Keep in mind that your Professional Hunter will be very happy to gear the pace of the hunt to fit your particular physical abilities – so don’t hesitate to advise if he is moving too fast, walking too far, etc. After all, it is your safari, so don’t be afraid to speak up and advise your PH of your expectations, physical abilities or physical limitations!
|Days||Hunt Type||Client/PH Ratio||Daily Rate|
|26||Lion, Leopard, Buffalo, and Plains Game||1x1||$2,500|
|21||Lion, Buffalo, and Plains Game||1x1||$2,500|
|18||Leopard, Buffalo, Sable or Sitatunga & Plains Game||1x1||$1,500|
|14||Leopard, Buffalo, and Plains Game||1x1||$1,400|
|18||Roan, Sable, Sitatunga & Plains Game||1x1||$1,600|
|Government Area Fee||$6,000|
|12||Elephant and Plains Game||1x1||$2,000|
|12||Sable, Buffalo, Sitatunga and Plains Game||1x1||$1,600|
|12||Sable, Sitatunga and Plains Game||1x1||$1,500|
|12||Sable and Plains Game||1x1||$1,200|
|Government Area Fee||$3,500|
|Plains Game (Mini) Safaris|
|10||Buffalo, Hippo, Crocodile and Plains Game||1x1||$1,200|
|10||Buffalo and Plains Game||1x1||$1,000|
|10||Hippo and Crocodile||1x1||$1,000|
|Government Area Fee||$2,800|
Specialized Safaris: Black Lechwe, Kafue Lechwe and Red Lechwe are available on request and will be quoted accordingly.
Royal Zambezi Wildlife Safaris operates on strict and limited quotas, Consequently, it is imperative that the prospective client reserve the species desired when booking your safari to ensure availability. Zambian law dictates that big game licenses must be purchased prior to the commencement of the safari. Transfer of the appropriate license fees will be required prior to your arrival in Zambia. License fees are non-refundable.
|Species||Area Available In||Fees per Species|
|Baboon||•||•||$ 60||$ 40||$ 100|
|Duiker – Common||•||•||350||100||450|
|Duiker – Yellow Backed||•||500||500||1,000|
|Lechwe – Black||1,700||550||2,150|
|Lechwe – Kafue||1,200||950||2,250|
|Lechwe – Red||1,200||950||2,150|
|Waterbuck – Common||•||840||760||1,600|
|Waterbuck – Crawshay’s||•||1,200||750||1,950|
|Wildebeest – Blue||•||780||520||1,300|
$ 250/day – non-hunting observer.
Additional charges include dip/pack, $150 for the safari license, firearms rental as applicable ($50/rifle/day), customs duty on ammunition), any animals wounded or lost, transfers and charters. Any banking charges incurred resulting from the use of wire transfers or credit card charges will be the responsibility of the client.

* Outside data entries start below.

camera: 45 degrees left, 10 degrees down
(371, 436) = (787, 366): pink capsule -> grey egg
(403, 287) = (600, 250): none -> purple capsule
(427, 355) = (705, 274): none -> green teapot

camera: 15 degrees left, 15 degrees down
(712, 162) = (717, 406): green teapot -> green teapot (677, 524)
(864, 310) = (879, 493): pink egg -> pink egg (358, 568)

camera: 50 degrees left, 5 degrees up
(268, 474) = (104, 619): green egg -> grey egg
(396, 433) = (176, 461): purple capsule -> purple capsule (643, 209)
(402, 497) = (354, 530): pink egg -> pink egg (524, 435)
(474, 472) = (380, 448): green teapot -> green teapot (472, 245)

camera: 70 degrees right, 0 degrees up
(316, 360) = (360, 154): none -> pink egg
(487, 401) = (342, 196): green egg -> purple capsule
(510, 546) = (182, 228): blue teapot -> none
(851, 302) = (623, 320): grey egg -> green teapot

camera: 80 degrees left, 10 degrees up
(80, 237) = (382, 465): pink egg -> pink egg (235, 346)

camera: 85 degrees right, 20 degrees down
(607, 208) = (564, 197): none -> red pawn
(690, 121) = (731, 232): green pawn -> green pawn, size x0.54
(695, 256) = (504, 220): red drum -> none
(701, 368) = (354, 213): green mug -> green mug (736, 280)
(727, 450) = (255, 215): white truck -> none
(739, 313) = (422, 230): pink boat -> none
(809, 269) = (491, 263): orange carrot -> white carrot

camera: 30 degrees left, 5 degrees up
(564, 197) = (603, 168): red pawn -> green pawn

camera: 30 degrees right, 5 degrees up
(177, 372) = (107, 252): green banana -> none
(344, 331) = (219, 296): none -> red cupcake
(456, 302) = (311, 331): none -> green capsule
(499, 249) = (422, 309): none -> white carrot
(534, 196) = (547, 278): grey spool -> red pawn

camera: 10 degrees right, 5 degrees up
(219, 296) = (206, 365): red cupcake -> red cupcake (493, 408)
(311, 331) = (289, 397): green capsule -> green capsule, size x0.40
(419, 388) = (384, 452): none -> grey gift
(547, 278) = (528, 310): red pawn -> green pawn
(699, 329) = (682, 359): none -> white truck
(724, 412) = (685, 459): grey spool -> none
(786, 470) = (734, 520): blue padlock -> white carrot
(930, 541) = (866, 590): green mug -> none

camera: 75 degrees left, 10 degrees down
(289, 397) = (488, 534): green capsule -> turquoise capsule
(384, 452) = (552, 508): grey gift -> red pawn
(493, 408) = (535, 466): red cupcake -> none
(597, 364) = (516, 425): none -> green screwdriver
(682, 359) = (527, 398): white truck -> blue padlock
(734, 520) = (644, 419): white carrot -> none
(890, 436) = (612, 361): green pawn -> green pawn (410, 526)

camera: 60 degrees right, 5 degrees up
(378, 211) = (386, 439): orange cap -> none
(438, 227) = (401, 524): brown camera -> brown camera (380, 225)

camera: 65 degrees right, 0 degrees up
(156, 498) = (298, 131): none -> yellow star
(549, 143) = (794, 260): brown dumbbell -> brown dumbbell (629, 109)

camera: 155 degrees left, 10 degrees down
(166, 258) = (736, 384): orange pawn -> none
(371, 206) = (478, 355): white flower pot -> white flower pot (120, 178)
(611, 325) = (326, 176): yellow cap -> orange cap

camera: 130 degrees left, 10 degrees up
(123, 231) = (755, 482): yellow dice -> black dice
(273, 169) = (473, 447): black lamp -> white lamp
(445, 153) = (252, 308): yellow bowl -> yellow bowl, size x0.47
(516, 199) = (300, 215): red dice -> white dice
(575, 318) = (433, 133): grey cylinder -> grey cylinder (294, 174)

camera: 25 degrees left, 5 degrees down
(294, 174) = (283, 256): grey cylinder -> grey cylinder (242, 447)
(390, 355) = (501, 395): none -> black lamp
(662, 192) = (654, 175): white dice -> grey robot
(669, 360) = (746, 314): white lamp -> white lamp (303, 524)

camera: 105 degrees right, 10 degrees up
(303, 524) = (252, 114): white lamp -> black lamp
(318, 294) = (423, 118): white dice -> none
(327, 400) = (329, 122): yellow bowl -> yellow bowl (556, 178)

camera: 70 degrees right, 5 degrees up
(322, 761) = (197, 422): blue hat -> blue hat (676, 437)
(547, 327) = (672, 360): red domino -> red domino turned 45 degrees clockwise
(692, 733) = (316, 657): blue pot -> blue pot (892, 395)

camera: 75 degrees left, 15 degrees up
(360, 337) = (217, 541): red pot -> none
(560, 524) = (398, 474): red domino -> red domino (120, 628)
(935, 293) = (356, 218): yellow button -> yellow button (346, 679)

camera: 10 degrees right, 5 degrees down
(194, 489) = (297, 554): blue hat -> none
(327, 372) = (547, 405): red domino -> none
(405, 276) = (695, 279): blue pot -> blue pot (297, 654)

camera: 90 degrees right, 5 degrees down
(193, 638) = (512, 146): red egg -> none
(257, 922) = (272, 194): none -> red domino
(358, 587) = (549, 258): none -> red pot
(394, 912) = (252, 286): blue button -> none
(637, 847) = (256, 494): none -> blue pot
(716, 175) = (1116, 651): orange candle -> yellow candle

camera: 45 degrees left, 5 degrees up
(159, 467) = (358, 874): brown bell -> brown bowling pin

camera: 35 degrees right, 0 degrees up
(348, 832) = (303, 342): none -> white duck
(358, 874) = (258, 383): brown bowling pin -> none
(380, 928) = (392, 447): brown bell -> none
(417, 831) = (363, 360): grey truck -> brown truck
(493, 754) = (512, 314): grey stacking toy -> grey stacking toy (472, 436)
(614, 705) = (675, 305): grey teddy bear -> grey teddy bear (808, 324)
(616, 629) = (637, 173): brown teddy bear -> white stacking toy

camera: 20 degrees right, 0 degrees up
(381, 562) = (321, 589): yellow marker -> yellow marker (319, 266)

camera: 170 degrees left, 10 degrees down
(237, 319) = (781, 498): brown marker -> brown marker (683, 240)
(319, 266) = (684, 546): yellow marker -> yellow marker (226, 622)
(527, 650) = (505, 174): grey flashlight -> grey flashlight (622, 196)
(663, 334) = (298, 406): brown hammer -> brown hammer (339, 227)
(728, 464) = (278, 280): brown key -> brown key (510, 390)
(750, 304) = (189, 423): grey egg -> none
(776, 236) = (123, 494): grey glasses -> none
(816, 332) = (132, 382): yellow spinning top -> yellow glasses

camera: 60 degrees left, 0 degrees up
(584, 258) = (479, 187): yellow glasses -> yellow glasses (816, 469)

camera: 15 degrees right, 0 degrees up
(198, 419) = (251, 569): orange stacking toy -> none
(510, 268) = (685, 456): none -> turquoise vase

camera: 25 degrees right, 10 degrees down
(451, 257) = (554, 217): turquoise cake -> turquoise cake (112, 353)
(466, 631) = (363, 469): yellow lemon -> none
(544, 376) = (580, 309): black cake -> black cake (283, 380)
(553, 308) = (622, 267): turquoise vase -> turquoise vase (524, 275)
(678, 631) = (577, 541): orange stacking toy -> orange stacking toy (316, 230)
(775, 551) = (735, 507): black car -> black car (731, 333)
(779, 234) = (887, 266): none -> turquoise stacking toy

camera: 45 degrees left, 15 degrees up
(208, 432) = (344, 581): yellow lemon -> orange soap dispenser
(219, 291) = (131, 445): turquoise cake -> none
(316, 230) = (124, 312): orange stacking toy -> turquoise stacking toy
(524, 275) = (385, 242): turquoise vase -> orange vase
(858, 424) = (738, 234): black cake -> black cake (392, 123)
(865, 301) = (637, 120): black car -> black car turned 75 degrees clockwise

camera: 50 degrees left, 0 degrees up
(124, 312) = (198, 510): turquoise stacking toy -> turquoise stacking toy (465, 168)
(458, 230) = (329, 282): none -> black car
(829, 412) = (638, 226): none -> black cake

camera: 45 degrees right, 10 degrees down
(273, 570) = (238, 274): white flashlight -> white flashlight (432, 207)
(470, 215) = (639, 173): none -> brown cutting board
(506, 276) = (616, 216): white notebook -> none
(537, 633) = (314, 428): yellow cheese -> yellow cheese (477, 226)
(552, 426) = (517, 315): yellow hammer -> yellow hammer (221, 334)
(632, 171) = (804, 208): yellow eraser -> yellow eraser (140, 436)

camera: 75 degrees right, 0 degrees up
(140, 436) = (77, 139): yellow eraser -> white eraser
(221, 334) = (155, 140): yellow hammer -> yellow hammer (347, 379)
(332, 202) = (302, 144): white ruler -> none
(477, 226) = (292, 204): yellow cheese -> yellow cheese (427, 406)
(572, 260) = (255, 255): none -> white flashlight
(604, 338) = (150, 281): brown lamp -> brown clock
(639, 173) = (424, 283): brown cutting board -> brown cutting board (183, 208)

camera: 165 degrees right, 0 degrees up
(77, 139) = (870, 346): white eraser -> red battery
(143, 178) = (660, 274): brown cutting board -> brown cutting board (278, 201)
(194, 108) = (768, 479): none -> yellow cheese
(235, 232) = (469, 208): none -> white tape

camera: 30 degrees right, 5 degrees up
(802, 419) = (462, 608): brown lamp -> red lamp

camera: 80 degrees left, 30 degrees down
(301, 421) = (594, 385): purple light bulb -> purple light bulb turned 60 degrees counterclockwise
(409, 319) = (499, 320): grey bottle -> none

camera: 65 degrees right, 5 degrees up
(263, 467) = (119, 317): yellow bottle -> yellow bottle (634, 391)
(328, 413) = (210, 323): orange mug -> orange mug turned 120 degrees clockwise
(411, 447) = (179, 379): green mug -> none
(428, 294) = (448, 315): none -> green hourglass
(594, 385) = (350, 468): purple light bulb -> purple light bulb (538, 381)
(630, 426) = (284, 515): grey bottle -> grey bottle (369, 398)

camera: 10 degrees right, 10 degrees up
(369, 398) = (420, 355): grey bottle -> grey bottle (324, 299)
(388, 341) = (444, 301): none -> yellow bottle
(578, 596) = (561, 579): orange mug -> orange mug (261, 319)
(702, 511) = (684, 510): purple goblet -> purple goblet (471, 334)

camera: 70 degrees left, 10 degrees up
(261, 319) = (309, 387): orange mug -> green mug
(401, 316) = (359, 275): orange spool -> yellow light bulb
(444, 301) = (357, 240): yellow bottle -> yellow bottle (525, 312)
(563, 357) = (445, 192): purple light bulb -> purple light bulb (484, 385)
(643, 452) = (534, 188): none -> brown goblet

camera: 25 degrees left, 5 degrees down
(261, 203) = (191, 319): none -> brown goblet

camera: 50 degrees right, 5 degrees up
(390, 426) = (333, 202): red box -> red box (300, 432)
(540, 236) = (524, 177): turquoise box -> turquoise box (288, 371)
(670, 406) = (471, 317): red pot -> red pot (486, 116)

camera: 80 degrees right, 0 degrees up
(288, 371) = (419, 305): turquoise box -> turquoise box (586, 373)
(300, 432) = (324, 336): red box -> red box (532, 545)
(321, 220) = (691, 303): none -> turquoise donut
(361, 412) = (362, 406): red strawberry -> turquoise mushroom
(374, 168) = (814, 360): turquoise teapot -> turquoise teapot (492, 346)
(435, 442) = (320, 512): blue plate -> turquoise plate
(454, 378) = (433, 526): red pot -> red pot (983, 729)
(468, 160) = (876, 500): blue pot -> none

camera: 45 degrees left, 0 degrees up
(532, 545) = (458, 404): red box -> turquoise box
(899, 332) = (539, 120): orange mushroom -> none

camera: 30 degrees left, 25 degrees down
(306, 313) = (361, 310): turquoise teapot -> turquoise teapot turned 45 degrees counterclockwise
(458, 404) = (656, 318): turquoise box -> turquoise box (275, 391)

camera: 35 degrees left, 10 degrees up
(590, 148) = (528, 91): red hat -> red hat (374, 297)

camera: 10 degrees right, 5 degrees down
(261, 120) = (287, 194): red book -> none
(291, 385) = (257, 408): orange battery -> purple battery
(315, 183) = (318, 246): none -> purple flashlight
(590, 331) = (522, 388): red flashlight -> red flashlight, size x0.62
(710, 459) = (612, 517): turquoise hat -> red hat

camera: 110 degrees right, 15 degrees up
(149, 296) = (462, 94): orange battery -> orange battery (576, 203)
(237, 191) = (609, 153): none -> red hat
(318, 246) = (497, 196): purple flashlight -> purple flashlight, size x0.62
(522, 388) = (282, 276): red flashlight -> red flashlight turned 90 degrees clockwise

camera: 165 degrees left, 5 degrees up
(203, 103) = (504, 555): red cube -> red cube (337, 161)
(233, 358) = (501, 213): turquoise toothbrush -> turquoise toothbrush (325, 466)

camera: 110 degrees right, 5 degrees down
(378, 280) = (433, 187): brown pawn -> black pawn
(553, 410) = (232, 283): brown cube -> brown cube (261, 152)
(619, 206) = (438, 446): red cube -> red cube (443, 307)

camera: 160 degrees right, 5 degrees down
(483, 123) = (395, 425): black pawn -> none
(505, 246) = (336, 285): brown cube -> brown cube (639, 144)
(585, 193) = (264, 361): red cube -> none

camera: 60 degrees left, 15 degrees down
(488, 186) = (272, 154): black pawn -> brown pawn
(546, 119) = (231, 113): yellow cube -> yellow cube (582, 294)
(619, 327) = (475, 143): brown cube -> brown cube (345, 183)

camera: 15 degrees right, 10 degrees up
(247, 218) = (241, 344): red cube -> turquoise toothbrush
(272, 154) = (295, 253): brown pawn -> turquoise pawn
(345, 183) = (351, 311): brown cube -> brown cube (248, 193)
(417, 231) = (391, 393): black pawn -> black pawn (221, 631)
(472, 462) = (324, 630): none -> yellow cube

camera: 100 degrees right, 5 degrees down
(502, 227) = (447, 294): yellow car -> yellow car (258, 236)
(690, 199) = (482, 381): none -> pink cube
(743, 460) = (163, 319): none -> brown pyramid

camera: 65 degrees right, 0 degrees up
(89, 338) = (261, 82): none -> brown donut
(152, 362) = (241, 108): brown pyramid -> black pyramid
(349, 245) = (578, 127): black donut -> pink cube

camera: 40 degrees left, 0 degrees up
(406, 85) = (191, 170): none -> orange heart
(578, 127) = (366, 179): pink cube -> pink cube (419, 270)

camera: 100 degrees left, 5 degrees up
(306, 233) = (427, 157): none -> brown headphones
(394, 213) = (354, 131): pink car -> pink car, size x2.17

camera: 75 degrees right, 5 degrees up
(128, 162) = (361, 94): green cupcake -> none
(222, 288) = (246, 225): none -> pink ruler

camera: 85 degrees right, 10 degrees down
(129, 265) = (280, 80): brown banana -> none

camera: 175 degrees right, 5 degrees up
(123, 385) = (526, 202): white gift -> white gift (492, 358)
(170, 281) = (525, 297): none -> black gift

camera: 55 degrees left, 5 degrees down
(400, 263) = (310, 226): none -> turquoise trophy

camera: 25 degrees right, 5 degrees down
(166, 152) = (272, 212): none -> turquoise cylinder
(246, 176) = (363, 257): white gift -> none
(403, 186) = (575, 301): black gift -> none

Dip and Pack charges are as follows:
$ 950 – Mini Safari
$1,250 – Elephant Safari
$1,300 – Classic Safari
Transfer and Charter expenses are as follows:
As stated previously, air charters are quoted according to the number of people in the party and the aircraft best suited to transport the party and their equipment to/from the hunting area.
Round trip road transfer costs between Lusaka and the two hunting concessions are outlined under the Mode of Transportation heading on page 4. The outfitter does not recommend a road transfer between Lusaka and Lunga Busanga.
An approved CITES permit issued by the U.S. Fish and Wildlife Service will be required for the importation of crocodile, leopard and lion into the United States. Elephant are not currently importable into the US from Zambia.